Um euch bestmöglich zu wappnen, müsst ihr nicht nur Gebäude errichten, sondern auch die Forschung neuer Technologien vorantreiben. Apropos vorantreiben: Auch eure Aktionen im Spiel nutzt die ESA, um ihre KI mit Daten zu füttern und sie auf die Zeit auf dem echten Mond vorzubereiten.
Wer hat's erfunden?
Impact ist kein kommerzielles Spiel, sondern ein Projekt der Hochschule Darmstadt. Stephan Jacob, Professor für Kreative Technologien in Digital Arts, entwickelte das Spiel gemeinsam mit einem 15-köpfigen Studententeam.

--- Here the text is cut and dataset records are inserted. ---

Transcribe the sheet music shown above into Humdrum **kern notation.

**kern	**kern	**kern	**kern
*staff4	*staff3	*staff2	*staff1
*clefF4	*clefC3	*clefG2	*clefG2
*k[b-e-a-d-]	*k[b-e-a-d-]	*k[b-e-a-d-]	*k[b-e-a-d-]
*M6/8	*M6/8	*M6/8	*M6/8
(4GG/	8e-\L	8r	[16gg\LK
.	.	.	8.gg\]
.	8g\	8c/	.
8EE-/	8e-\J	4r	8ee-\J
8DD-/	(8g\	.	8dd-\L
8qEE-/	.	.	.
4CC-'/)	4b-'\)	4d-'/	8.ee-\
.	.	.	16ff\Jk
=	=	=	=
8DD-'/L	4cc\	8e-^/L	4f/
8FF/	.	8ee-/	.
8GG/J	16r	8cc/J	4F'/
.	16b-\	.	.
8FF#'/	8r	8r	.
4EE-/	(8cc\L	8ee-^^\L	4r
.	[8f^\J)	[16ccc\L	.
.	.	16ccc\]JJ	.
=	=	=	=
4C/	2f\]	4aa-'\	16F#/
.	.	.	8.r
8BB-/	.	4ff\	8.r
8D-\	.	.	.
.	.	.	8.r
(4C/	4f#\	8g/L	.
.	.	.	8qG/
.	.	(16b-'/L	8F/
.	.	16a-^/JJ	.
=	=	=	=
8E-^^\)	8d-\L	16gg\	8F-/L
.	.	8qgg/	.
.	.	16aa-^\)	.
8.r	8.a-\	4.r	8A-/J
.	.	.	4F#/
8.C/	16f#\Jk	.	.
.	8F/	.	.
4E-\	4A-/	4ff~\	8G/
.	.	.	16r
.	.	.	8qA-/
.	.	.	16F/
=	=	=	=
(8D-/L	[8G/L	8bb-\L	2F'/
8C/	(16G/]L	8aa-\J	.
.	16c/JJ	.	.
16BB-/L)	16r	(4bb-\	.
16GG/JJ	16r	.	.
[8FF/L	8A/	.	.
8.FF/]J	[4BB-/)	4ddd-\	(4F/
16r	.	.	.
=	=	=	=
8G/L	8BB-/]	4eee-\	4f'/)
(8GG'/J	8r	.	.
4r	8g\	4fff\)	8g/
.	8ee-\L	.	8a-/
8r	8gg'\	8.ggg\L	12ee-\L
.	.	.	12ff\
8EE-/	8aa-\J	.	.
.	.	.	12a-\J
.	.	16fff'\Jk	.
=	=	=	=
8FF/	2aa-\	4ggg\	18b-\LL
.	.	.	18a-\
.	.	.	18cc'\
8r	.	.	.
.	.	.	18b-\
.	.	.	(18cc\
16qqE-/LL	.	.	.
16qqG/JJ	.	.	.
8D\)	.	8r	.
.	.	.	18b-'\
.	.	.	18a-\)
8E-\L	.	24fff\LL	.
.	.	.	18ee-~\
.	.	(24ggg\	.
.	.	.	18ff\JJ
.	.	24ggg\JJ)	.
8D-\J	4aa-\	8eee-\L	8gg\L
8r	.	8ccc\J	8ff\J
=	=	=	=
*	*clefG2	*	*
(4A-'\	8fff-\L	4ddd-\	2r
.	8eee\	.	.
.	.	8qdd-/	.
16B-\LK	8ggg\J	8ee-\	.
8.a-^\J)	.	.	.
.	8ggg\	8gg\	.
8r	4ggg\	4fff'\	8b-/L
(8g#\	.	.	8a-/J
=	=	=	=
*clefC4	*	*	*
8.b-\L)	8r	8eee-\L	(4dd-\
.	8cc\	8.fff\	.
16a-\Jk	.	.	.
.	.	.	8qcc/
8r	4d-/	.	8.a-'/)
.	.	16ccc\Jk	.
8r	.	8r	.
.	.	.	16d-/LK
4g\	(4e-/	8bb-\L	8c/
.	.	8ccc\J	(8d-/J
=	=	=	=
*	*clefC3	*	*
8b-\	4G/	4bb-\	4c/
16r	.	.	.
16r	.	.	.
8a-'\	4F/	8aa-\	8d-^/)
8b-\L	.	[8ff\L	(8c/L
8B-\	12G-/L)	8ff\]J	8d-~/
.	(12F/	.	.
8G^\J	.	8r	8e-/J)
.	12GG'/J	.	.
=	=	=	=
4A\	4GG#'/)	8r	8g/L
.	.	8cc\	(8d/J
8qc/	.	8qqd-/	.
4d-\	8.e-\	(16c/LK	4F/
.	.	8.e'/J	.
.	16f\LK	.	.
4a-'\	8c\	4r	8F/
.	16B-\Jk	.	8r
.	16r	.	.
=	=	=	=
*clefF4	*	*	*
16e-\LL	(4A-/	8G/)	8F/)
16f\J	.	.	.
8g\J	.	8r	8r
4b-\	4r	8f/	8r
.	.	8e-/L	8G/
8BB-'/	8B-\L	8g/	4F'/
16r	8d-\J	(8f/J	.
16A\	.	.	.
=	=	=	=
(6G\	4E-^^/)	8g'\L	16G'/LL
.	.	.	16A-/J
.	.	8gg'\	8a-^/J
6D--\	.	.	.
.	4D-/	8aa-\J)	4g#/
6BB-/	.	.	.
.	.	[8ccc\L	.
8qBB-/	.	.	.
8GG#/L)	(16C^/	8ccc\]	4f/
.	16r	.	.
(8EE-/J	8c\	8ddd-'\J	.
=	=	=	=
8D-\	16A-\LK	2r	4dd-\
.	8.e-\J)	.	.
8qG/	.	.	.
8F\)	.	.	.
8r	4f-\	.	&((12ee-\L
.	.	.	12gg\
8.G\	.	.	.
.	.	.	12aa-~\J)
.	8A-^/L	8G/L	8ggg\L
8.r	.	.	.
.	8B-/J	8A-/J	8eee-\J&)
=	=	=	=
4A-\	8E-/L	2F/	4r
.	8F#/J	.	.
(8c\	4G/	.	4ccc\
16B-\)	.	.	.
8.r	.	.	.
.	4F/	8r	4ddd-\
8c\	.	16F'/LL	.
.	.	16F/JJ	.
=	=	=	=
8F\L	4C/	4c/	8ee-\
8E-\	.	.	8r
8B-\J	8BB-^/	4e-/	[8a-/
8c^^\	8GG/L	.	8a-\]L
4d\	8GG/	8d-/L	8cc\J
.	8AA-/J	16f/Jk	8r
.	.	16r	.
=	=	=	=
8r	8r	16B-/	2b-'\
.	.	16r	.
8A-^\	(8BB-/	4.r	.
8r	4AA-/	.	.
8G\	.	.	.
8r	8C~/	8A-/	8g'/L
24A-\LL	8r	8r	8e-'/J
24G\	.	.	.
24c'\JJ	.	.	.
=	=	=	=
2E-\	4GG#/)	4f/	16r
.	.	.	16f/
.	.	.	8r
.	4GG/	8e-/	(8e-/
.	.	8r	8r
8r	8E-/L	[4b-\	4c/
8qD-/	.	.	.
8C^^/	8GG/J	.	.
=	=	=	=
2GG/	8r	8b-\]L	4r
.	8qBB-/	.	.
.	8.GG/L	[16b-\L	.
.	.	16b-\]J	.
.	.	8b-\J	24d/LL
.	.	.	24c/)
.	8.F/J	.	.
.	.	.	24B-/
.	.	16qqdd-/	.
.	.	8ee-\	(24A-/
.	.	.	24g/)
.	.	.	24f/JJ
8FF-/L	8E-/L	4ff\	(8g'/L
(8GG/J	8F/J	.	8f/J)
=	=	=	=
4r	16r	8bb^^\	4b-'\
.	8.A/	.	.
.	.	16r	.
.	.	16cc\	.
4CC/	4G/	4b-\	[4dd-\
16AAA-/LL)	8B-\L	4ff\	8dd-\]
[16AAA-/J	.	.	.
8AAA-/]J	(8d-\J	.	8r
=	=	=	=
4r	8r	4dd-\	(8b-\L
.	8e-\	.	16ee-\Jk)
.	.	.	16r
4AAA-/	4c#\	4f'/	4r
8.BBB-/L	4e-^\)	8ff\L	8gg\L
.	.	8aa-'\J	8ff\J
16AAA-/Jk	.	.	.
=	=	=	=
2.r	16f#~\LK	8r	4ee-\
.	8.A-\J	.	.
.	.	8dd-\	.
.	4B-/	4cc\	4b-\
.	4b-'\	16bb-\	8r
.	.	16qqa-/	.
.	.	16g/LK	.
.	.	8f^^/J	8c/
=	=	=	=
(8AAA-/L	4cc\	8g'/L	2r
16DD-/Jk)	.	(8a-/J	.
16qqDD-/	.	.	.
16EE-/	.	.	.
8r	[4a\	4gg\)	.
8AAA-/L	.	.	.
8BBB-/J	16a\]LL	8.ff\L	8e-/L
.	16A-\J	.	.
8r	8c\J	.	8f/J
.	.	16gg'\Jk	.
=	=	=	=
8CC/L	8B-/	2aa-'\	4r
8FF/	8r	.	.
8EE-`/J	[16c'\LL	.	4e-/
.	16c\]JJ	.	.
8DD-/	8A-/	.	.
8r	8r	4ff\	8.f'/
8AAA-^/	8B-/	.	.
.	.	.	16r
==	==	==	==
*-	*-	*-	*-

Vorher versuchte die ESA vergeblich, Freiwillige im Rahmen einer App für das Smartphone bei ihrer Suche nach Mondkratern zu gewinnen. Doch das scheiterte an etwas Elementarem: dem Spaß daran. Stephan Jacob erinnert sich:
Da gab es in der Spitze mal 9000 Spieler:innen, und die haben schnell wieder aufgehört, weil sie gemerkt haben, wieviel Arbeit das ist. 75 Prozent haben weniger als zehn Krater markiert, denn die Spieler wollen in erster Linie Spaß.
Mit Impact soll genau dieser Spaß geliefert werden. Was genau die Beteiligten so sehr an dem von der ESA finanzierten Projekt begeistert, beschreibt Stephan Jacob wie folgt:
Wir entschieden uns dann für Siedlungsbau. Das spricht nicht alle Spieler an, aber einen sehr enthusiastischen Teil der Community.
[…] Wir können endlich zeigen, dass Videospiele nicht nur zum Rumdaddeln da sind, wie viele immer denken. Die Spiele haben oft einen tieferen Sinn!
Für ihre eigene Mondbasis hat die ESA übrigens das Jahr 2031 als Ziel ausgegeben. Dann soll der Mondlander Argonaut
abheben und in Zusammenarbeit mit der NASA verschiedene Mondmissionen in Angriff nehmen.
Mehr als genug Zeit also, um der KI-Software beim Lernen zu helfen. Die ist aber auch nötig, denn derzeit verfügt die ESA über 80 Millionen Datensätze von der Mondoberfläche, die ausgewertet werden müssen.